Her recent experiences with her husband’s cancer inspired, Cocoon of Cancer: An Invitation To Love Deeply. Presently she resides with her husband on twenty acres in Skagit Valley, Washington.
Short stories and essays in Abbe’s latest work, Tattle Tales: Essays and Stories Along the Way showcase her writings from the last twenty years. Her voice takes the form of a child, a maturing woman, and that of an older man, coming to terms with losing his memory.
What are you working on now?
I have another novel just beginning to take shape. The title is Founding Stones. The theme, one that overwhelms me, causing my knees to shake is what defines us. The story is will be centered in Skagit Valley, with some old characters from my previous books, River of Angels, and Color of Lies, with a host of new ones.
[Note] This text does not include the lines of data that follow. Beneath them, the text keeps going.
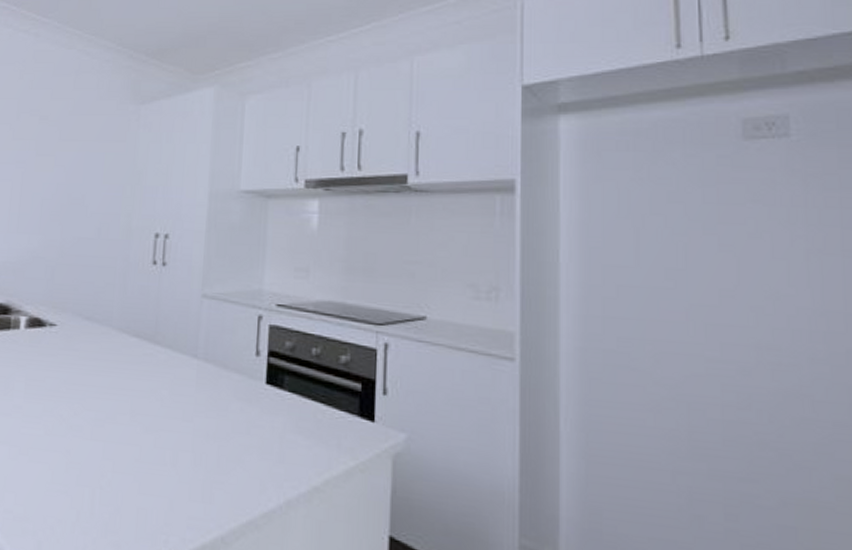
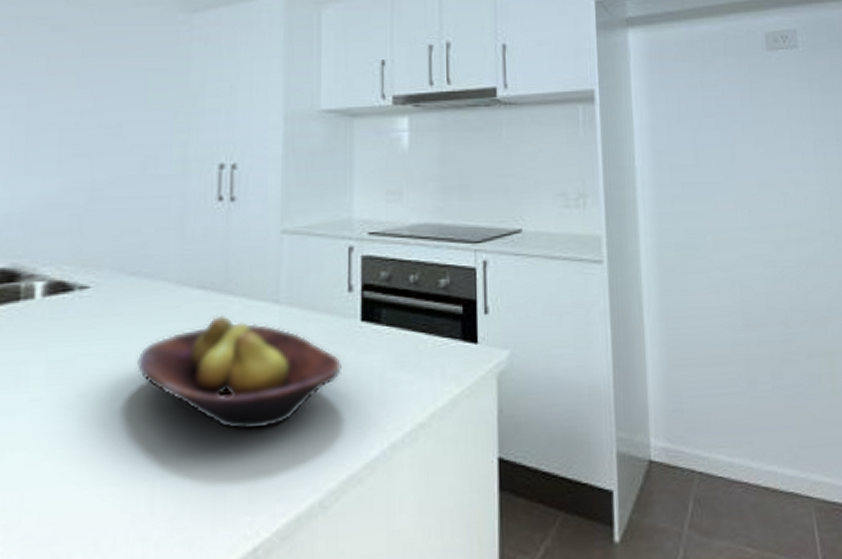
fruit bowl: none [87,361,247,464] -> present [137,315,341,430]

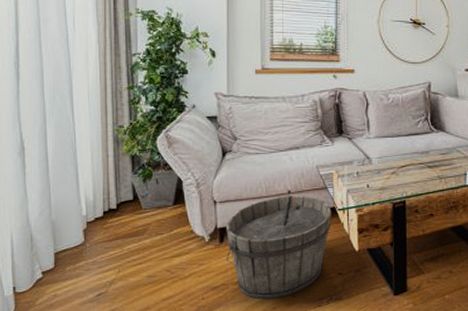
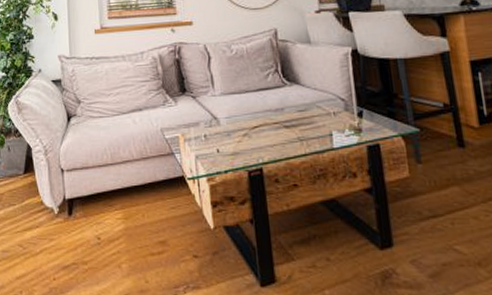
wooden bucket: present [226,190,332,300] -> none [74,156,182,284]

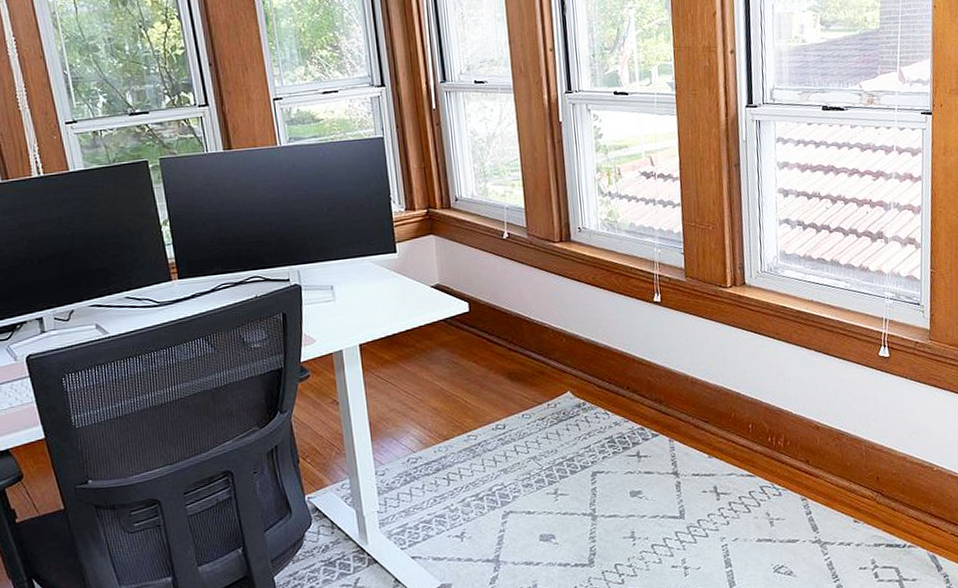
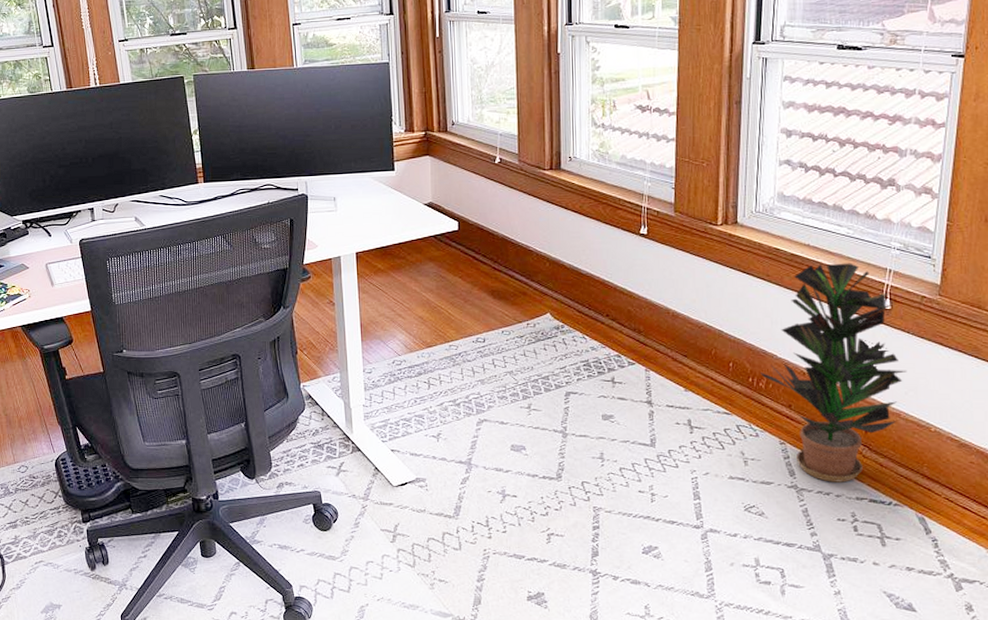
potted plant: none [778,315,909,532] -> present [760,263,907,483]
My research into rocks and stones will parallel ideas of what defines us as human beings and what defines earth as our world.
My most recent book, Cocoon of Cancer: An Invitation to Love Deeply, is a book I never intended to write. Cancer invades all our lives and my husband’s diagnosis took me in another direction. I put on hold all my creative juices to nurture and understand this new life.
With renewed energy I’ll publish my next book, Tattle Tales: Essays and Stories, this summer. It is a compilation of twenty years of writing. A sprinkling of humor, thoughtfulness, and stages of life’s journey.
To encourage understanding through the art of story-telling, and to challenge assumptions by creating a passageway to the heart and mind.
Questions & Answers with Abbe
How do you create a character so the reader connects?
I watch people around me and keep small habits in my head. I notice when someone walks into my restaurant how their feet hit the floor, if they have an easy smile, or if their hands shake. Since I work with the public and have a family, I see with my heart. I believe that each person is complex, and I want my characters to reflect that complexity. Often I combine traits of individuals from my varied past. Having lived in different cultures, I have felt like the odd one out. My perspective changes as I become the foreigner, the person who can’t communicate. I wanted to be an actress as a child. Now I become the characters.
What secret can you reveal to the audience that is in your head about the characters, the force behind the creation that isn’t stated in the book?
To come up with a character like Molly McCain, you really have to twist yourself into something negative. These were my hardest chapters, and I purposely kept them short. I drew on all the people I knew with negative characteristics and tried to think and act like they would. I actually researched the psychology of a bully. If you go through the book you will see that Molly’s chapters are few and far between. Her ugliness can wear you down. I would have to run for an hour or work in the garden to bring myself back to center.